Operations: The invisible margin bleed
Quality-related costs can consume 15-20% of sales revenue in food and beverage manufacturing operations, and can reach 40% of total operations at companies without mature quality systems. According to TBM Consulting Group, most of that cost comes from inspection and appraisal activities (labor, testing, audits, and reviews), rather than prevention.
The core problem is that inspection catches defects late, when correction is most expensive, rather than preventing them through process visibility, digital standard work, and real-time monitoring. Manufacturers that shift upstream, building quality into the process instead of layering checks on top of it, consistently reduce total cost while improving compliance readiness and throughput. (Learn more)
FTI Consulting’s latest analysis of food manufacturing P&Ls finds that many manufacturers are winning on variable margin while losing on total profit, a gap driven by overhead structures that haven’t been reset to match current operations, indirect spend that lacks the same rigor applied to ingredients and packaging, and automation investments that raise fixed costs without corresponding alignment to volume and utilization decisions. As companies automate to offset labor shortages, the margin for error in network, volume, and mix decisions narrows.
FTI identifies co-manufacturing as a growing strategic lever, allowing manufacturers to reduce complexity, align capacity with higher-value production, and protect margins on products that are costly to produce in-house. (Learn more)
Why it matters: The next margin unlock in food manufacturing won’t come from squeezing direct costs further; it will come from redesigning overhead structures and building quality into the process instead of paying to catch failures after they happen.
Investment and workforce: Money going in, talent catch-up required
Anheuser-Busch is doubling its U.S. manufacturing investment to $600 million, expanding its Brewing Futures initiative with an additional $300 million beyond what was deployed in 2025. The plan funds technology advances, workforce training, and new technical skills training centers at all nine flagship U.S. facilities, including expanded career pathways for veterans. The company estimates 99% of its beer sold in the U.S. is manufactured domestically.
CEO Brendan Whitworth described the move as a long-term commitment to American manufacturing. Despite the expanded investment, the company has also closed some facilities to improve supply chain efficiency and redeploy savings into brand growth. (Learn more)
Manufacturers sector-wide spent an estimated $32 billion training and upskilling employees, a 22% increase from $26.2 billion in 2019, according to the Manufacturing Institute’s latest workforce survey. Training hours per employee also increased, from 42.9 hours in 2019 to 47.6 hours. Nearly one-third of manufacturers now use apprenticeship programs, and registered apprentices in advanced manufacturing reached 97,500 in 2025, a 20% increase over five years.

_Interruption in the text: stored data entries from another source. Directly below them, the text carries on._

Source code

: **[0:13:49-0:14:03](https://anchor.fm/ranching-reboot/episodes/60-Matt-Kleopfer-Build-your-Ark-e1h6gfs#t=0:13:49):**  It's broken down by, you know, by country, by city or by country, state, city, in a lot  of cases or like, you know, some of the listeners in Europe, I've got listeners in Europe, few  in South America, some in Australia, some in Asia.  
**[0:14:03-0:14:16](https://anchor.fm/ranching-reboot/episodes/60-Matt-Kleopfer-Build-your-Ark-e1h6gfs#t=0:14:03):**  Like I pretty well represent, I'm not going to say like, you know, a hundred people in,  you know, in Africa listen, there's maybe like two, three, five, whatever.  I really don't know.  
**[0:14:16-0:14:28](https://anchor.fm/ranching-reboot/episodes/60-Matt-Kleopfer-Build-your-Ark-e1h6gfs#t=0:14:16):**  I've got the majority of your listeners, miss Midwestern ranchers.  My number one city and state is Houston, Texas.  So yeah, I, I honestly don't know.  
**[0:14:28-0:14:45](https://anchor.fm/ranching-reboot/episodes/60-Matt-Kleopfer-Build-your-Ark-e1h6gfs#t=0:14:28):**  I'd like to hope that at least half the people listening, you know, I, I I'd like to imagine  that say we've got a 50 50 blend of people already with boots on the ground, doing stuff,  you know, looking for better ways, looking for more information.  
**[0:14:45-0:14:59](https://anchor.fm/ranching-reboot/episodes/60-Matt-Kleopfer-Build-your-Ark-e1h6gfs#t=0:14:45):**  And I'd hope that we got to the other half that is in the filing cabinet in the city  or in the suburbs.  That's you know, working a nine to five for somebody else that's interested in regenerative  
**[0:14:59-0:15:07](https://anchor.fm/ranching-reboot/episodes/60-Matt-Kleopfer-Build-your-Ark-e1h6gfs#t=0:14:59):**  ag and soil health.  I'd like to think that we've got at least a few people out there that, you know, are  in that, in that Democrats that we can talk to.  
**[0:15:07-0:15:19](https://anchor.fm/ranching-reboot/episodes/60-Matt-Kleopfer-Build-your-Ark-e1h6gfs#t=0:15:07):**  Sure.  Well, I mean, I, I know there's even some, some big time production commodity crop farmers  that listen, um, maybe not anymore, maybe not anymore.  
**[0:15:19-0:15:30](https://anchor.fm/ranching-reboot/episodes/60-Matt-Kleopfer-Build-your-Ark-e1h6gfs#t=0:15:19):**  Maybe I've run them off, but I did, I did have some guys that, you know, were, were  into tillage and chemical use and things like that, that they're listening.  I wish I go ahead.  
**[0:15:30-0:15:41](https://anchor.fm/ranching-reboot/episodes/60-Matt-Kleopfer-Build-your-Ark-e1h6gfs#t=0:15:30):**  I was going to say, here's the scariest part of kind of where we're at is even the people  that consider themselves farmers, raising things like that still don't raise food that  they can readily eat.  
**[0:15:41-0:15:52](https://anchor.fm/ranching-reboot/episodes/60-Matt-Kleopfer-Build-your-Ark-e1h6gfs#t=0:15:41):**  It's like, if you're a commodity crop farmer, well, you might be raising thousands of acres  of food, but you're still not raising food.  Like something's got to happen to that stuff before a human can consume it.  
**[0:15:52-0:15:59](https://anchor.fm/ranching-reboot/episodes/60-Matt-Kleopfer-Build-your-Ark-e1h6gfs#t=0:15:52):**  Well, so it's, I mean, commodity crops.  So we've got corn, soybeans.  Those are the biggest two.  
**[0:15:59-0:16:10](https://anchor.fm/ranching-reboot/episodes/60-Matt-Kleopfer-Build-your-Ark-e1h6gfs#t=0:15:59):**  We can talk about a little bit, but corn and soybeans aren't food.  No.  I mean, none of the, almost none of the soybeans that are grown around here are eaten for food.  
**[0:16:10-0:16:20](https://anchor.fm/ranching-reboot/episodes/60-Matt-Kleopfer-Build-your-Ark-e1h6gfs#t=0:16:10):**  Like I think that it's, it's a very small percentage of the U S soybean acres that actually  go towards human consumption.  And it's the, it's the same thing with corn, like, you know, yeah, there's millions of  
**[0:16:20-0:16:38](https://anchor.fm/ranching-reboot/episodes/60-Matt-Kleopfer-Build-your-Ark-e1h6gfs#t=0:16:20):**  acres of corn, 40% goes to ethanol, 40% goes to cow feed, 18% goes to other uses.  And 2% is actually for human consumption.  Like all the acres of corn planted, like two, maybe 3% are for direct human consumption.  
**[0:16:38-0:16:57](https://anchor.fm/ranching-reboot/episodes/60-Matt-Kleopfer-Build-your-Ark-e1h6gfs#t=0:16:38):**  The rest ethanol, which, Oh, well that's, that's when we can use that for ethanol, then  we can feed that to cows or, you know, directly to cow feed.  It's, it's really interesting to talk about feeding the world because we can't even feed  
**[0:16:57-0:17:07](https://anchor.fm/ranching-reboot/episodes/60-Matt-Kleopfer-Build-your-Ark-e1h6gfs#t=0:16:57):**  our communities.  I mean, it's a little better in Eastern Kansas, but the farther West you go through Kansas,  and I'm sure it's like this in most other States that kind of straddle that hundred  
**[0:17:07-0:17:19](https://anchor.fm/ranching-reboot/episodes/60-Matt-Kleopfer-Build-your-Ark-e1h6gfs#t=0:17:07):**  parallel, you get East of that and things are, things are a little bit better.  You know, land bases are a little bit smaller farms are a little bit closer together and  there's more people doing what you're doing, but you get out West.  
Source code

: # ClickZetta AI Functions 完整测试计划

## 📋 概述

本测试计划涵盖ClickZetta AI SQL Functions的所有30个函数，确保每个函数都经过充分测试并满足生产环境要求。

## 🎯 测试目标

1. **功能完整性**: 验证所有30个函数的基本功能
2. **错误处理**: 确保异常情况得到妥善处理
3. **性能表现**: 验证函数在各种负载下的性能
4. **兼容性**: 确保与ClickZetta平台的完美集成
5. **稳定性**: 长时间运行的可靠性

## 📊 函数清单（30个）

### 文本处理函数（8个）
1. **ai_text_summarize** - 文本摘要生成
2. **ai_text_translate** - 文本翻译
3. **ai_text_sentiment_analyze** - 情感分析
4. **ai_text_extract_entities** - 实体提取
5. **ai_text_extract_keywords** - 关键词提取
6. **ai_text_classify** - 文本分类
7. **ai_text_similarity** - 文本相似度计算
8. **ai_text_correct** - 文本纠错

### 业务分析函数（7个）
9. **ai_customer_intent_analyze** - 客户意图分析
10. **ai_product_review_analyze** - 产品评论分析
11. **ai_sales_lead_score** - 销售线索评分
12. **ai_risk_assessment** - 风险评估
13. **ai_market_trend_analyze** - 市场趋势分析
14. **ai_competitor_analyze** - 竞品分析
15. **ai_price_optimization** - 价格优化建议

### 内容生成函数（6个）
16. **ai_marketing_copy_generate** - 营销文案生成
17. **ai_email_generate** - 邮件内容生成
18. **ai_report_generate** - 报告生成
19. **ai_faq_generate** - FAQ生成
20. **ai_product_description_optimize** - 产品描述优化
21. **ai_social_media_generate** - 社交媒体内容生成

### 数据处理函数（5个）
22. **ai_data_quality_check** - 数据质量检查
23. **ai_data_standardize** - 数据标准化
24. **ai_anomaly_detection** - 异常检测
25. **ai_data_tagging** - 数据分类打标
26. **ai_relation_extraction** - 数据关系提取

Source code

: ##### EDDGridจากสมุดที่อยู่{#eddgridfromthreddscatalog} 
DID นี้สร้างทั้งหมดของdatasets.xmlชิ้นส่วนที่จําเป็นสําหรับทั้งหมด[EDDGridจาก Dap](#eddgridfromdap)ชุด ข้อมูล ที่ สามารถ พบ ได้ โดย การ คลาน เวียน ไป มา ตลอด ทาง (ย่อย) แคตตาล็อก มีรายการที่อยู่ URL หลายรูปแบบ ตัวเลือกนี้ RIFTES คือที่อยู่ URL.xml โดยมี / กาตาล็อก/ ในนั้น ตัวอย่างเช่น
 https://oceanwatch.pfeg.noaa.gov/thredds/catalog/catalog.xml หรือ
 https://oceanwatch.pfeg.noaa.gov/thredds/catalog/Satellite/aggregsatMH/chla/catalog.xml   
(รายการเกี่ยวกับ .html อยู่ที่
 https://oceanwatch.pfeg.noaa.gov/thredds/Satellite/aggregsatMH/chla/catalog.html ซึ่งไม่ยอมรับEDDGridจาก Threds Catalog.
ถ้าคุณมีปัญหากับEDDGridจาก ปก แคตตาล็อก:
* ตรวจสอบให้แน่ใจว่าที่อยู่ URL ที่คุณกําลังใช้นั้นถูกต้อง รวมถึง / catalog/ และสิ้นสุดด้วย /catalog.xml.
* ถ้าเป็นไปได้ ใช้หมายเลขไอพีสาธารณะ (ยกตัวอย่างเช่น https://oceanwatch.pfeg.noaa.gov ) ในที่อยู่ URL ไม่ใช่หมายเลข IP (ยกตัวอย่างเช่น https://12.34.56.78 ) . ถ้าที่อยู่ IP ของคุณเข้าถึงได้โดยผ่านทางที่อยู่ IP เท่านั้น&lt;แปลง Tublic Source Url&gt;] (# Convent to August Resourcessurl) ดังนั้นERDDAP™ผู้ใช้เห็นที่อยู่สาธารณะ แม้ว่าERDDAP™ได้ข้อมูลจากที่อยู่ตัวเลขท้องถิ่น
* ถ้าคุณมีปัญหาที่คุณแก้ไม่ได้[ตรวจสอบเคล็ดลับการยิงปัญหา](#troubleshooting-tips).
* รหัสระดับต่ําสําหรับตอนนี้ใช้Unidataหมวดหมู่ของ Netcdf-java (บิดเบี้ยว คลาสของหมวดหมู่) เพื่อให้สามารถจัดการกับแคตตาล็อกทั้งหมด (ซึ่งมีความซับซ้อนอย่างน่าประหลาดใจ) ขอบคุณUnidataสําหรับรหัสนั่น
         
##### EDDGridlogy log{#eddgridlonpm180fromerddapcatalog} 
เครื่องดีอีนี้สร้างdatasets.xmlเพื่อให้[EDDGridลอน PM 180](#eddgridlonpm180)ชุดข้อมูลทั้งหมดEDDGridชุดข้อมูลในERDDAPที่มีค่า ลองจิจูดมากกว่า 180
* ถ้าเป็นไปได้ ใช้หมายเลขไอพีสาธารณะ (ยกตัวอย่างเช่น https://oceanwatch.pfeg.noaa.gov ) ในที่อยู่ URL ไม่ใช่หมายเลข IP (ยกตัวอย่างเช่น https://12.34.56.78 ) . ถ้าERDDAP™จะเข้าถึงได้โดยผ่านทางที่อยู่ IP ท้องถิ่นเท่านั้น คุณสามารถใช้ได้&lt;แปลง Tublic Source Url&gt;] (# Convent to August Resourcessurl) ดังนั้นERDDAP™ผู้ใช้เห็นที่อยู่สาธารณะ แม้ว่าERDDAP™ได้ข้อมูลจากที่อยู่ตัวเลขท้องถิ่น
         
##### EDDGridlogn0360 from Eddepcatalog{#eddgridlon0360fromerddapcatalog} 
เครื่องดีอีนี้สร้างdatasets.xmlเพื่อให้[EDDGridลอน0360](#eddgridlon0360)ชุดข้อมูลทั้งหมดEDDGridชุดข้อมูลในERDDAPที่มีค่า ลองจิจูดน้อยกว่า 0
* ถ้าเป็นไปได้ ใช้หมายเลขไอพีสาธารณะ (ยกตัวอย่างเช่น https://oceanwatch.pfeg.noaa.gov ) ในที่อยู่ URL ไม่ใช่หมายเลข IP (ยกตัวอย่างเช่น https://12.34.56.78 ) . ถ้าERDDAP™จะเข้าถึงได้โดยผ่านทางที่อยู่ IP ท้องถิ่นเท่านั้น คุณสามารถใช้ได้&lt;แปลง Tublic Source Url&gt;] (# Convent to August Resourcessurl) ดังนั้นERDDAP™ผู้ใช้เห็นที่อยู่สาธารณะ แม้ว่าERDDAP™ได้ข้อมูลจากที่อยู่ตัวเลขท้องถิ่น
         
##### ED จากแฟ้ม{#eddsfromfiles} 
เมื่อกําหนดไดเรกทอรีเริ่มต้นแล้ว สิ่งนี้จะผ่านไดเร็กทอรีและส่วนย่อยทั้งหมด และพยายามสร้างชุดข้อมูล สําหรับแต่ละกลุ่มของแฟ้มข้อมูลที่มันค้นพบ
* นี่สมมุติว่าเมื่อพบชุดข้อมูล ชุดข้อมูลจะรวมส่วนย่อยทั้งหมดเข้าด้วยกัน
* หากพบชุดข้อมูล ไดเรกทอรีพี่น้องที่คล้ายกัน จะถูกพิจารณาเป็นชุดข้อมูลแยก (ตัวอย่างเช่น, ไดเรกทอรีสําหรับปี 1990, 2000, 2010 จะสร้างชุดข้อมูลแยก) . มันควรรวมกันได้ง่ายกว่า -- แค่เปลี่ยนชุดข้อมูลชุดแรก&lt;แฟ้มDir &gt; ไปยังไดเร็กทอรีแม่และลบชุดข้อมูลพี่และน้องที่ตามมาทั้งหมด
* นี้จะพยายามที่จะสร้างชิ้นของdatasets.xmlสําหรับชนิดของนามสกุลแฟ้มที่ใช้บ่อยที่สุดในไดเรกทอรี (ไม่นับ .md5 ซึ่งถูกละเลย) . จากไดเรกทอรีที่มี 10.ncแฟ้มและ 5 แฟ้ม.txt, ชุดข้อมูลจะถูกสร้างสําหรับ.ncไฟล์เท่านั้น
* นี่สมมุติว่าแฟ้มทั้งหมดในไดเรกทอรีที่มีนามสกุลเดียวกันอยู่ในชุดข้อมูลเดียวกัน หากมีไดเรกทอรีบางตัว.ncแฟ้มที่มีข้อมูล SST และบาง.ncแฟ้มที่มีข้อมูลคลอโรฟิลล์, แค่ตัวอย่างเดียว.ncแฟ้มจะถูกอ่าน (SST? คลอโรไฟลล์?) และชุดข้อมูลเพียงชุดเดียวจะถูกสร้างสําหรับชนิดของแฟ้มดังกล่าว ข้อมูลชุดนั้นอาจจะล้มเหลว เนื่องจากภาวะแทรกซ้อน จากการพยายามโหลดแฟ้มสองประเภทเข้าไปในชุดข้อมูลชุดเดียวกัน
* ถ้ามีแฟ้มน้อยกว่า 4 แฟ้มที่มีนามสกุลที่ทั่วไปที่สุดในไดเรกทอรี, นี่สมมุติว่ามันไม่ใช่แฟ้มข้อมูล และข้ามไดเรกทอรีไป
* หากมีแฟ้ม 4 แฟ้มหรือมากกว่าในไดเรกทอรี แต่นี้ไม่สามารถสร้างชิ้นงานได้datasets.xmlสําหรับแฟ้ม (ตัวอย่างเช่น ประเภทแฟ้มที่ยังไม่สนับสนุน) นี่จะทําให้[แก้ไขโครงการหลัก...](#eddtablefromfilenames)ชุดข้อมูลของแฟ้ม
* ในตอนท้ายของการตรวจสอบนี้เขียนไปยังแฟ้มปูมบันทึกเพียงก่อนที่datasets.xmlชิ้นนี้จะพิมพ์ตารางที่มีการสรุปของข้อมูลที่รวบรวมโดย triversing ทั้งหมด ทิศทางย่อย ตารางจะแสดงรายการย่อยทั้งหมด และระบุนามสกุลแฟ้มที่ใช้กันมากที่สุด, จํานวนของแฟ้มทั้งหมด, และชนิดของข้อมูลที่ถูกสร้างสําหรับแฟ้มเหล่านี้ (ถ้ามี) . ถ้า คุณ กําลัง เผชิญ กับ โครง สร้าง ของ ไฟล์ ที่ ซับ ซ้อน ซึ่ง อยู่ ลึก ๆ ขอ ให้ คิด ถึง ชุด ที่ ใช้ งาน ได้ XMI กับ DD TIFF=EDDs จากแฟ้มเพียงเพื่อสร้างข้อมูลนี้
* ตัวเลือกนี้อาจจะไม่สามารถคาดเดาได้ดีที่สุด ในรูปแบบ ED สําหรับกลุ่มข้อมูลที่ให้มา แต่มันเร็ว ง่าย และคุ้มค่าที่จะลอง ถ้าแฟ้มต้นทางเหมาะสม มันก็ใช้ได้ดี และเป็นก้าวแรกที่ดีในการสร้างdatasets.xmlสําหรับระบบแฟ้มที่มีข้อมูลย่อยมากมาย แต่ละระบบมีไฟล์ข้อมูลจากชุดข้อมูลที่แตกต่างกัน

Despite the investment growth, 69% of companies say training still interrupts work hours and 65% cite scheduling as a persistent challenge, signaling that weaving workforce development into operational rhythms remains an unsolved problem. (Learn more)
Why it matters: A $32 billion annual training investment that still struggles to fit inside a production schedule is a structural problem, and it’s getting more expensive to work around as automation raises the skill floor across every facility.